Она опустилась на пол, сжимая прекрасную голову руками и вздрагивая всем телом. Такой я ее и оставил.
. /
* / /
. / *. | |
/ | |
. / . | |
/ | | | | | | | | | | |
/ O | | | |
. - — . | # # # # | |
* | O | — -- | |
| | | # | | |
| O | |# # | | |
25
К лету мы вошли в Лемур, самую теплую и самую цветущую провинцию Лесовии. Во всем чувствовалось свежее дыхание моря. Синева его, яркая, изменчивая, таинственная, поразила меня и напоминала мне редкие украшения наших мастеров.
Я был зол. Я уже твердо знал, что не отдам Эриху четыре свои провинции и держал войска на северных границах Тарля и Тифона. Всем священнослужителям я приказал объявить себя святым, а короля предать анафеме. Война с ним была неизбежна. Хотел я этого или не хотел, но ничего другого не оставалось: трон мне нравился больше, чем костер или тюремные застенки.
Волосы я давно уже не красил и сбрил свою дикую рыжую копну. Меня больше не волновало мое сходство с Брианом Первым.

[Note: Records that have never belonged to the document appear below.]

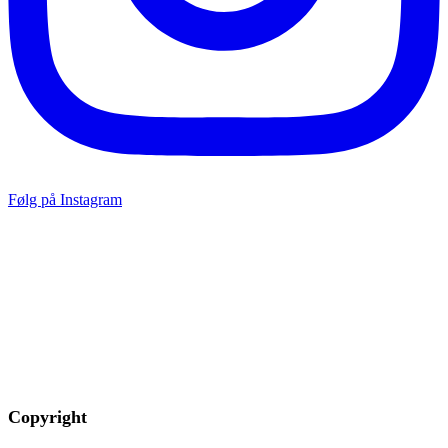
Følg på Instagram
Copyright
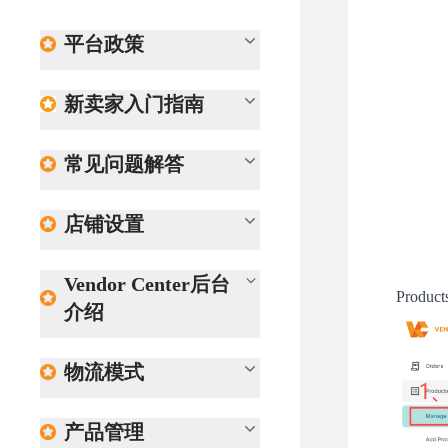
平台政策
新卖家入门指南
常见问题解答
店铺设置
Vendor Center后台
Product
介绍
物流模式
产品管理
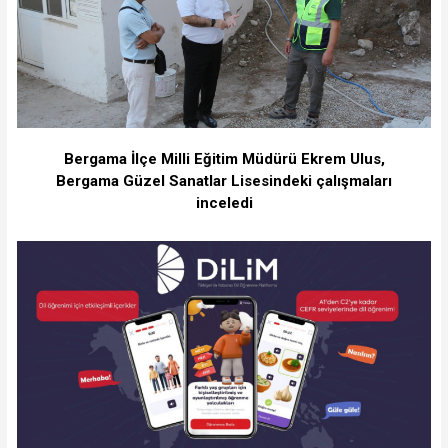
Bergama İlçe Milli Eğitim Müdürü Ekrem Ulus,
Bergama Güzel Sanatlar Lisesindeki çalışmaları
inceledi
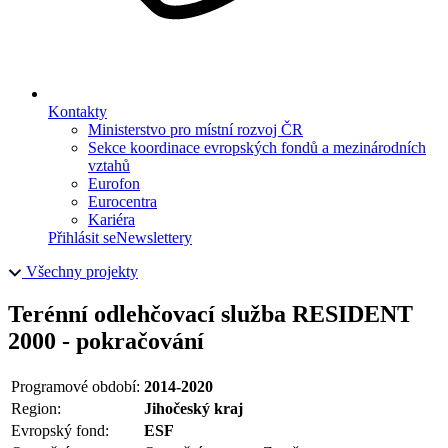
Kontakty
Ministerstvo pro místní rozvoj ČR
Sekce koordinace evropských fondů a mezinárodních
vztahů
Eurofon
Eurocentra
Kariéra
Přihlásit se
Newslettery
Všechny projekty
Terénní odlehčovací služba RESIDENT
2000 - pokračování
Programové období:
2014-2020
Region:
Jihočeský kraj
Evropský fond:
ESF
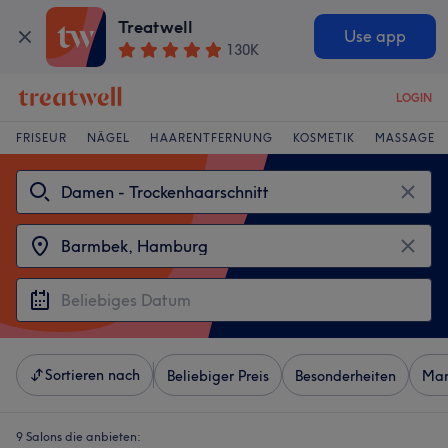
Treatwell
Use app
130K
LOGIN
FRISEUR
NÄGEL
HAARENTFERNUNG
KOSMETIK
MASSAGE
Sortieren nach
Beliebiger Preis
Besonderheiten
Mar
9 Salons die anbieten:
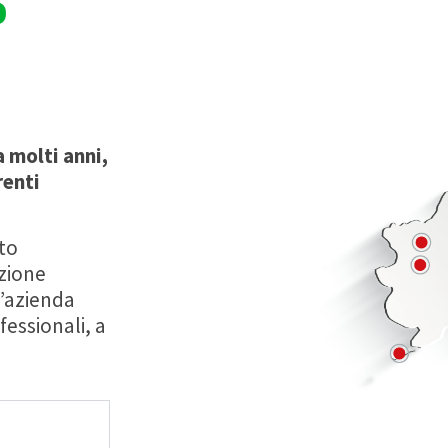
o
a molti anni,
renti
nto
nzione
l’azienda
fessionali, a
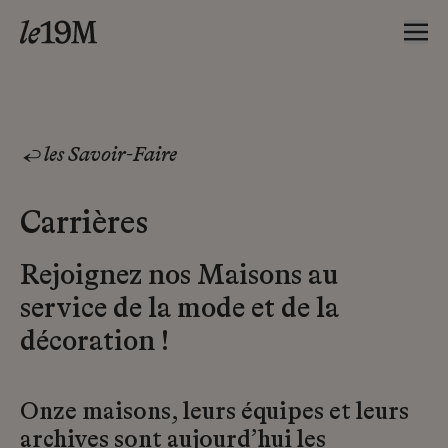
les Savoir-Faire
Carrières
Rejoignez nos Maisons au
service de la mode et de la
décoration !
Onze maisons, leurs équipes et leurs
archives sont aujourd’hui les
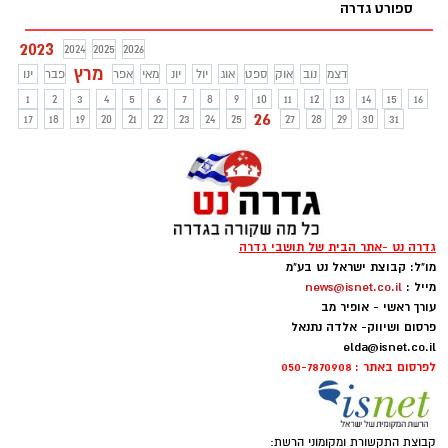
ספורט גדרה
2023
2024
2025
2026
מרץ
דצמ
נוב
אוק
ספט
אוג
יול
יונ
מאי
אפר
פבר
ינו
1
2
3
4
5
6
7
8
9
10
11
12
13
14
15
16
26
17
18
19
20
21
22
23
24
25
27
28
29
30
31
גדרה נט -אתר הבית של תושבי גדרה
מו"ל: קבוצת ישראל נט בע"מ
מייל :
news@isnet.co.il
עורך ראשי - אופיר מב
פרסום ושיווק- אלדה נתנאל
elda@isnet.co.il
לפרסום באתר : 050-7870908
קבוצת התקשורת ומקומוני הרשת:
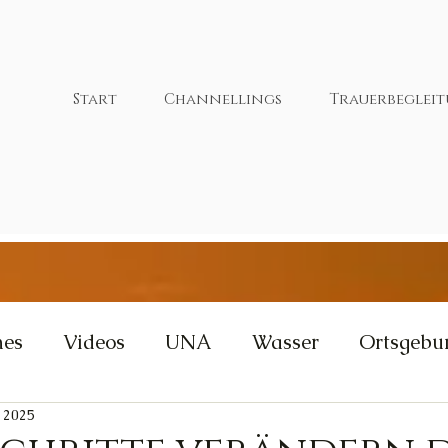
Start
Channellings
Trauerbeglei
nes
Videos
UNA
Wasser
Ortsgebu
. 2025
tivität
Wut
Weisheit
Gleichgewicht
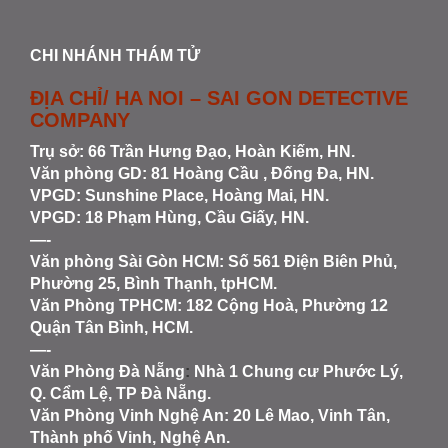
CHI NHÁNH THÁM TỬ
ĐỊA CHỈ/ HA NOI – SAI GON DETECTIVE
COMPANY
Trụ sở: 66 Trần Hưng Đạo, Hoàn Kiếm, HN.
Văn phòng GD: 81 Hoàng Cầu , Đống Đa, HN.
VPGD: Sunshine Place, Hoàng Mai, HN.
VPGD: 18 Phạm Hùng, Cầu Giấy, HN.
—-
Văn phòng Sài Gòn HCM
: Số 561 Điện Biên Phủ,
Phường 25, Bình Thạnh, tpHCM.
Văn Phòng TPHCM: 182 Cộng Hoà, Phường 12
Quận Tân Bình, HCM.
—-
Văn Phòng Đà Nẵng
:
Nhà 1 Chung cư Phước Lý,
Q. Cẩm Lệ, TP Đà Nẵng.
Văn Phòng Vinh Nghệ An
: 20 Lê Mao, Vinh Tân,
Thành phố Vinh, Nghệ An.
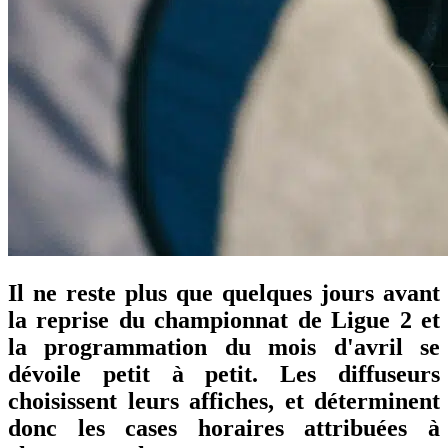
Il ne reste plus que quelques jours avant
la reprise du championnat de Ligue 2 et
la programmation du mois d'avril se
dévoile petit à petit. Les diffuseurs
choisissent leurs affiches, et déterminent
donc les cases horaires attribuées à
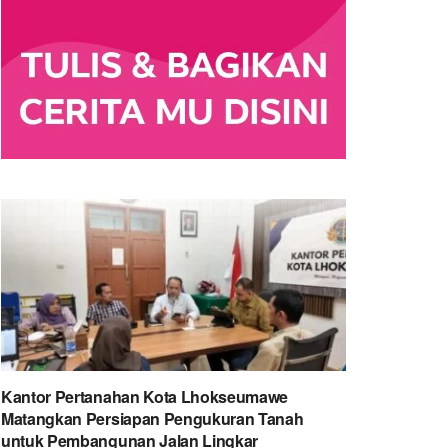
Kantor Pertanahan Kota Lhokseumawe
Matangkan Persiapan Pengukuran Tanah
untuk Pembangunan Jalan Lingkar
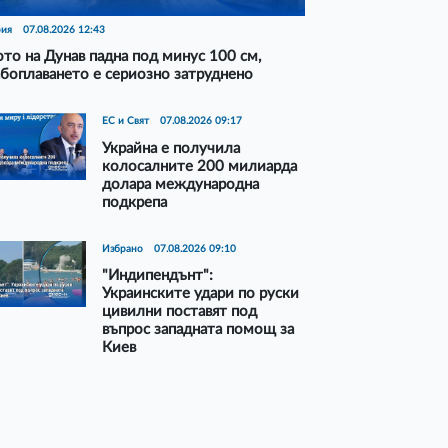
рия
07.08.2026 12:43
то на Дунав падна под минус 100 см,
боплаването е сериозно затруднено
ЕС и Свят
07.08.2026 09:17
Украйна е получила
колосалните 200 милиарда
долара международна
подкрепа
Избрано
07.08.2026 09:10
"Индипендънт":
Украинските удари по руски
цивилни поставят под
въпрос западната помощ за
Киев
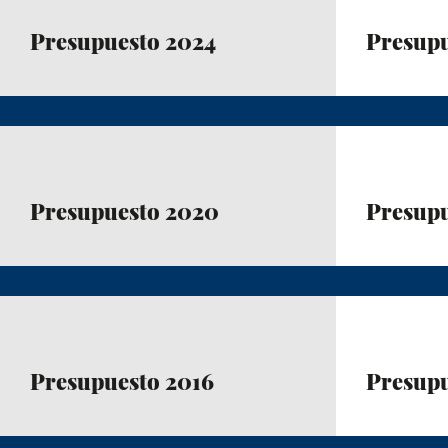
Presupuesto 2024
Presupu
Presupuesto 2020
Presupu
Presupuesto 2016
Presupu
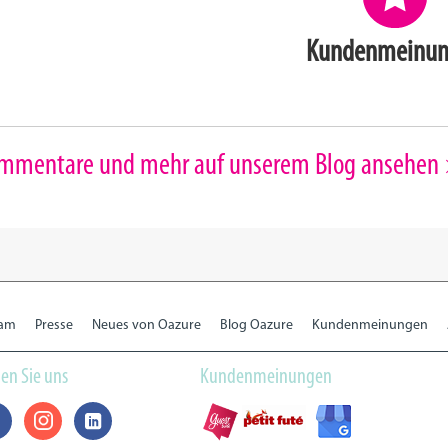
Kundenmeinu
mmentare und mehr auf unserem Blog ansehen
eam
Presse
Neues von Oazure
Blog Oazure
Kundenmeinungen
en Sie uns
Kundenmeinungen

— С тобой стало невозможно разговаривать, — заметил как-то Клавдий, — ты считаешь себя наместником Бога на земле! Простому человеку до тебя уже не докричаться.
— Если я наместник Бога, то ты мой заместитель, — отшутился я, — хочешь, сделаю тебя герцогом Тарльским?
— Я хочу, чтоб Лесовия была единой!
— Думаешь, я этого не хочу? Но, к сожалению, у меня только половина страны.
— У тебя! Это гордыня в тебе говорит, брат Антоний!
— Называй это, как хочешь, брат Клавдий! И я давно уж не монах.
— Да ты вообще безбожник!
Клавдий по ночам молился. А я по ночам слушал рассказы Циклуса. Я так и не узнал, кто он, но то, что Земля круглая, кажется, усвоил. А еще он говорил, что никакого Бога в нашем понимании нет вообще, а то, чему мы поклоняемся — просто законы природы. Если их хорошо знать, можно управлять миром. Правда, он так и не сказал, откуда они взялись, эти законы.